Take care, I’ll try to do that too although I don’t feel like getting up anytime soon.
Accommodation: Hostel Candelaria, San Pedro de Atacama, Chile; Hotel Julia, Uyuni, Bolivia
Price: Candelaria CLP25k per night shared bathroom, including bf, we got some discount for staying four nights; Hotel Julia 100bolivianos per night, shared bathroom, no bf
Other: The setting of Candelaria is inside a pretty courtyard, some 10-15mins walk from the “centre”, rooms are basic and clean, breakfast amazing. We liked the animals there and they weren’t noisy at all. If you have anything to complain about it might be the smell of the courtyard in the burning sunshine.
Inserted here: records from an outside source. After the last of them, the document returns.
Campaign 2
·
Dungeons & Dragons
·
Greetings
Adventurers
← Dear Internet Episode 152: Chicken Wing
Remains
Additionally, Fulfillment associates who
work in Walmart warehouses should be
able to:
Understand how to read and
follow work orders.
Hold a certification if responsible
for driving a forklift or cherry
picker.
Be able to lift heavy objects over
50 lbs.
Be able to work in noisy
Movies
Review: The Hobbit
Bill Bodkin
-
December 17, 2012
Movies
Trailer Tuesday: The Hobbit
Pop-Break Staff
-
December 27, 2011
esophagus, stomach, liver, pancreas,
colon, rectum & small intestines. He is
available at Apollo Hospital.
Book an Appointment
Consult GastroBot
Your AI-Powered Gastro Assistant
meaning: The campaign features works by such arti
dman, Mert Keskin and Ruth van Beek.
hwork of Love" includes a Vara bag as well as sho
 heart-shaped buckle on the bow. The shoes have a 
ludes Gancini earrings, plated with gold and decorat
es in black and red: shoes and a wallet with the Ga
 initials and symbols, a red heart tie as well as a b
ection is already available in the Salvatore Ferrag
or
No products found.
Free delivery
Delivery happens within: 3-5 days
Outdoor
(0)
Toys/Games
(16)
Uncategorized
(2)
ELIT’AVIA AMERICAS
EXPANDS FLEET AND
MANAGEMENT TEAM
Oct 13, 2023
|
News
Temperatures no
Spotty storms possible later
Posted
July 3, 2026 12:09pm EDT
You know what Im talking about. ; Hotel Julia is right next to Cordillera Traveller and few blocks from the bus station, it’s very basic but ok.
//Moikkamoiiiii, täällä taas sorvin ääressä niin kuin duunissa konsanaan. hah, no ei onneks vielä. Ja tästä työstä mä tykkään. Kuumeista vatsatautia pukkas ekaa kertaa matkalla täällä Bolivian turffilla mut onneks selvisin pelkällä päivällä. Chilestä löytyi se meiän lempparikylä viime hetkellä. San Pedro on aivan ihan pieni kylänen, ja niin erilainen kun muu Chile tai Argentiina. Tekemistä ois riittänyt monelle päivälle ja muutama retki tehtiinkin. Kohokohta varmaan Saturnuksen spottaaminen teleskoopilla observatoriossa, ihan utopinen näky!! Samoin kun kaunis tähtitaivas ja Milky Way. Jenkkiläisittäin: Oh wow!! ;D Muutama sana tossa mahtavasta Uyunista (suolakentät vai miten sen suomentais??) joka oli matkan yks kohokohdista, ihan uskomaton! Näihin tunnelmiin… nauttikaa kuvista ja mukavaa kevään odottelua, ehkä se nyt vihdoin sieltä saapuu kun Sveitsissäkin jo nautittiin 20asteen lämmöstä. Puspus.